Being rewarded for meeting pre-established targets for delivery of healthcare services represents a fundamental change from the traditional fee for service payment model.
A rapidly aging population and the never ending increases in healthcare costs has brought P4P to the forefront of current health care policy but pilot studies in a number of large healthcare systems have shown no cost savings due to increased administrative costs and only modest improvements in specific outcomes and increased efficiency.
Under the current fee for service model, many healthcare payers will not reimburse for efforts specific to reducing errors while allowing providers to bill for services required as a result of mistakes. It has been speculated that this model may actually reward less-safe care.
The reality is that in early studies there was shown to be very little gain in quality of care for the money spent as well as evidence suggesting the unintended consequence of avoidance of high risk patients then compensation was linked to improved outcomes.

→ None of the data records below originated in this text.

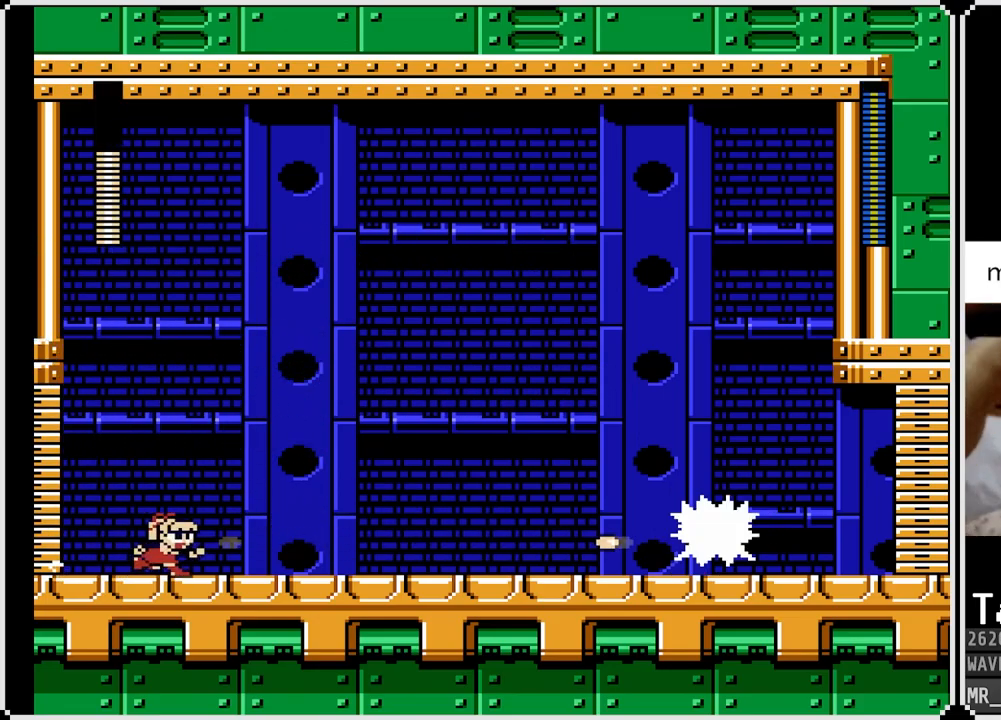
{"buttons": ["CROSS", "SQUARE"], "left_stick": "center", "right_stick": "center", "events": [[67, "SQUARE", "up"], [117, "SQUARE", "down"], [183, "DPAD_RIGHT", "down"], [217, "SQUARE", "up"], [267, "SQUARE", "down"], [283, "DPAD_RIGHT", "up"], [367, "SQUARE", "up"], [400, "CROSS", "down"], [467, "SQUARE", "down"]]}
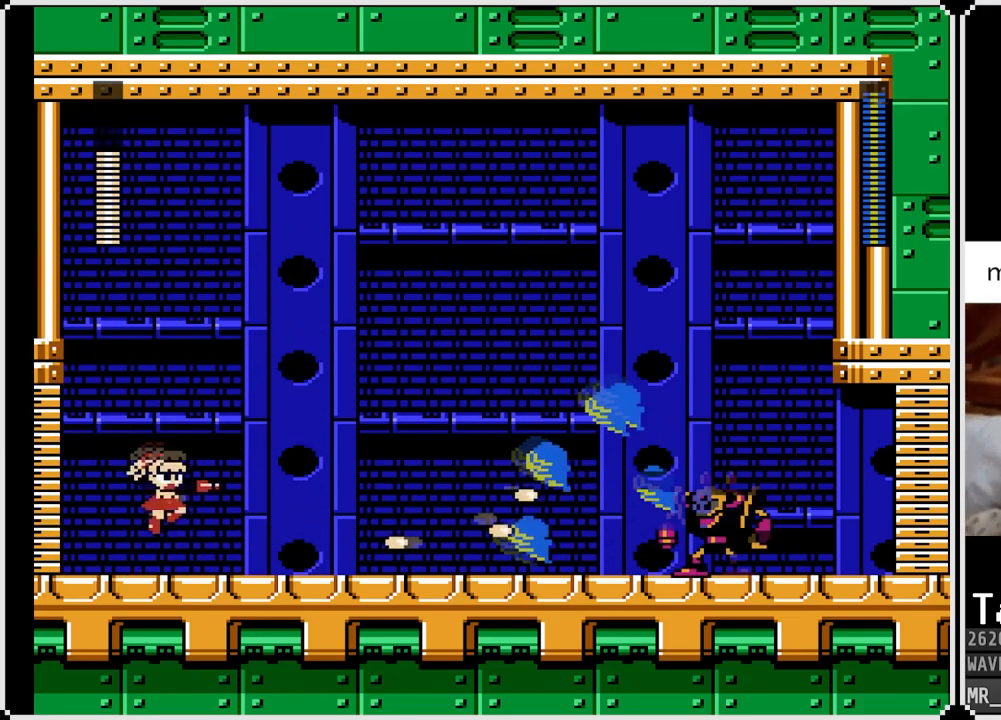
{"buttons": ["DPAD_RIGHT"], "left_stick": "center", "right_stick": "center", "events": [[17, "CROSS", "up"], [17, "SQUARE", "up"], [450, "DPAD_RIGHT", "down"]]}
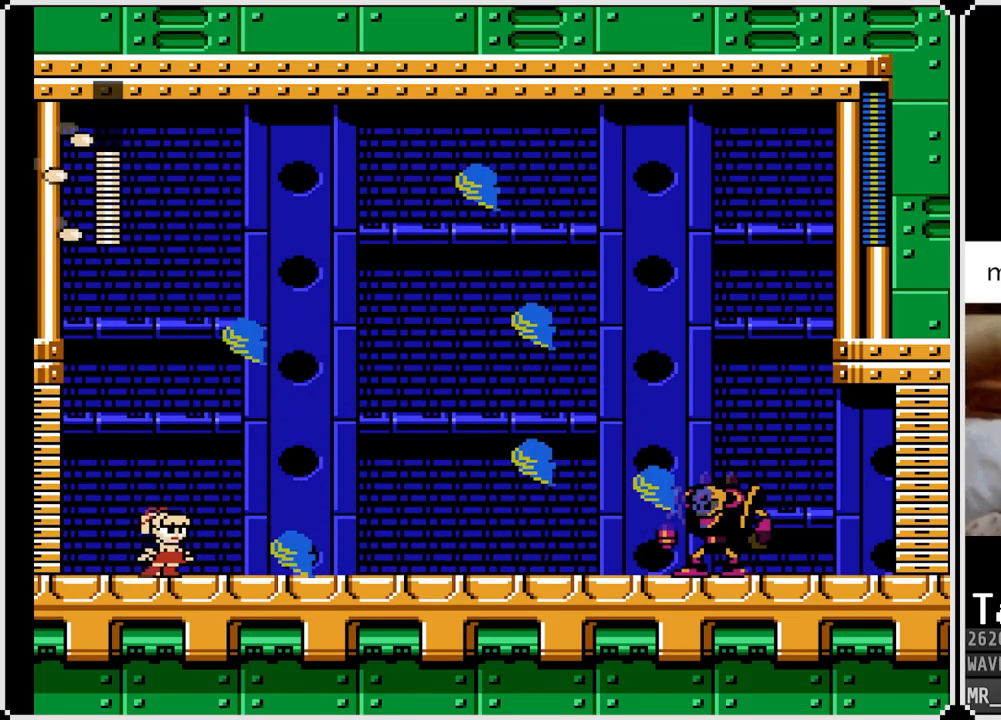
{"buttons": ["CROSS", "DPAD_RIGHT"], "left_stick": "center", "right_stick": "center", "events": [[183, "CROSS", "down"]]}
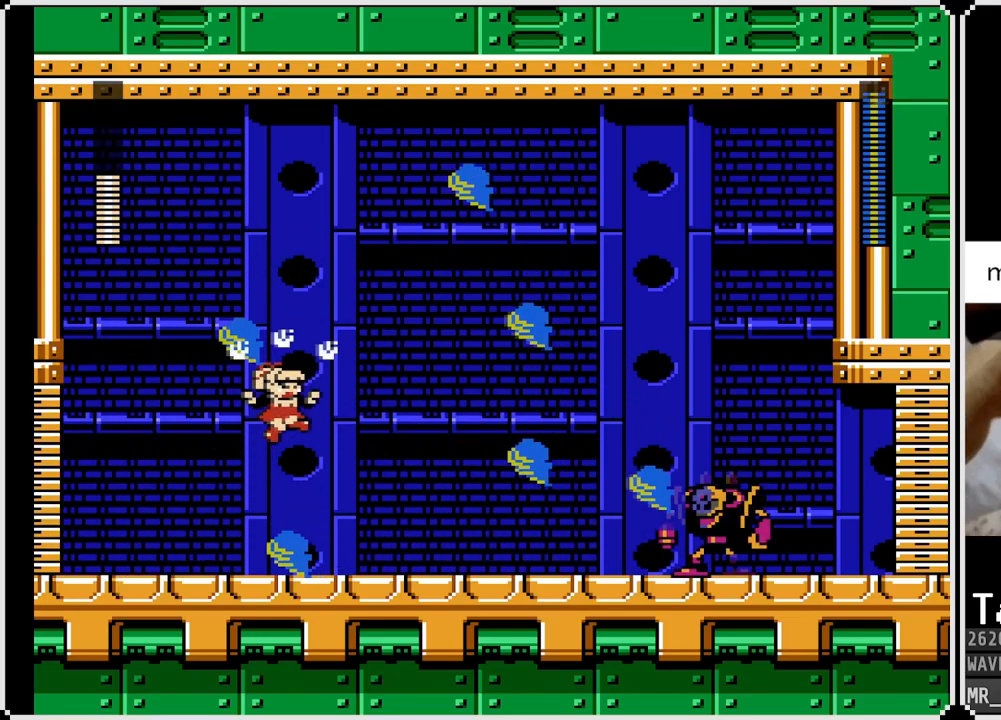
{"buttons": ["DPAD_RIGHT"], "left_stick": "center", "right_stick": "center", "events": [[217, "CROSS", "up"], [383, "SQUARE", "down"], [467, "SQUARE", "up"]]}
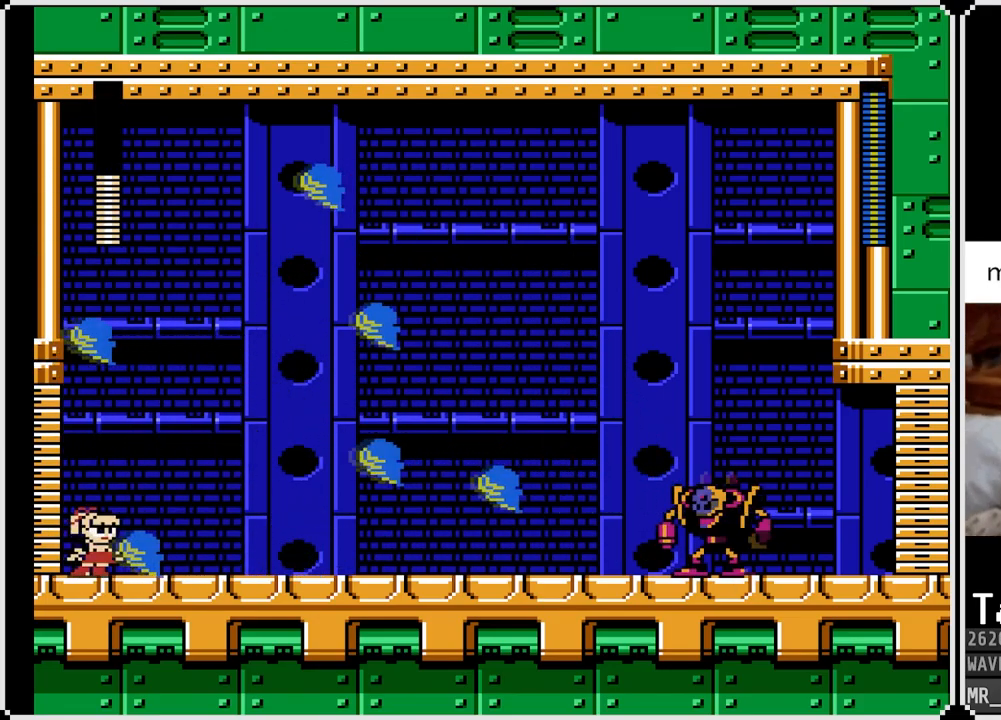
{"buttons": ["SQUARE", "DPAD_RIGHT"], "left_stick": "center", "right_stick": "center", "events": [[50, "SQUARE", "down"], [133, "SQUARE", "up"], [200, "SQUARE", "down"], [300, "SQUARE", "up"], [367, "SQUARE", "down"], [450, "SQUARE", "up"], [500, "SQUARE", "down"]]}
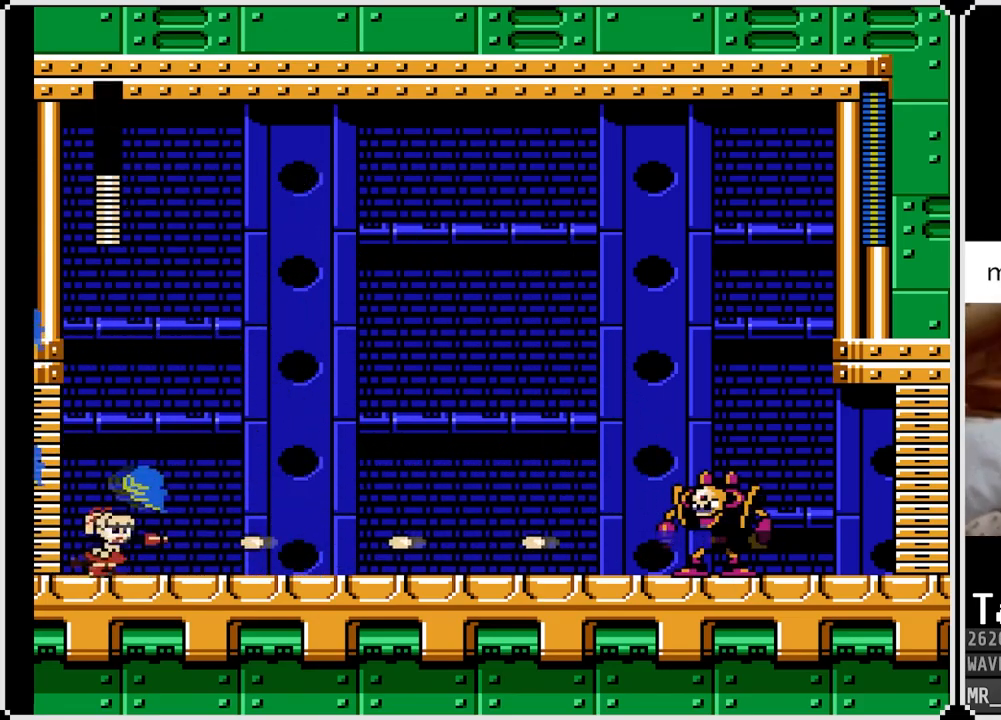
{"buttons": ["SQUARE"], "left_stick": "center", "right_stick": "center", "events": [[83, "DPAD_RIGHT", "up"], [100, "SQUARE", "up"], [167, "SQUARE", "down"], [267, "SQUARE", "up"], [333, "SQUARE", "down"], [417, "SQUARE", "up"], [500, "SQUARE", "down"]]}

For the most part, in the United States, professional medical societies have been marginally supportive of the pay for performance model.
While the AMA has published detailed guidelines for implementing P4P programs many other professional organizations have expressed skepticism. “…multitude of organizational, technical, legal and ethical challenges…”, “unintended adverse consequence for sicker and non-compliant patients’, must target not only care for specific diseases but also care that addresses multiple, concurrent illnesses and tested among vulnerable older adults”, “current P4P standards represent a misaligned incentive system, encouraging diagnostic tests over thoughtful and skilled patient care.”
CMS currently has several P4P demonstration projects underway which have shown only moderate impact on quality of care and sometimes significant increases in administrative costs. CMS has also proposed eliminating payments when negative consequences occur and other private health payers are considering taking the same steps.
These disincentives may prove to be powerful incentives for healthcare providers to dismiss or refuse to accept patients whose outcome measures fall below quality standards and ultimately worsen the provider’s assessment.
The jury seems still to be out on the future of P4P but it appears obvious that whatever standards are eventually adopted will need to address a number of problems that have yet to be solved.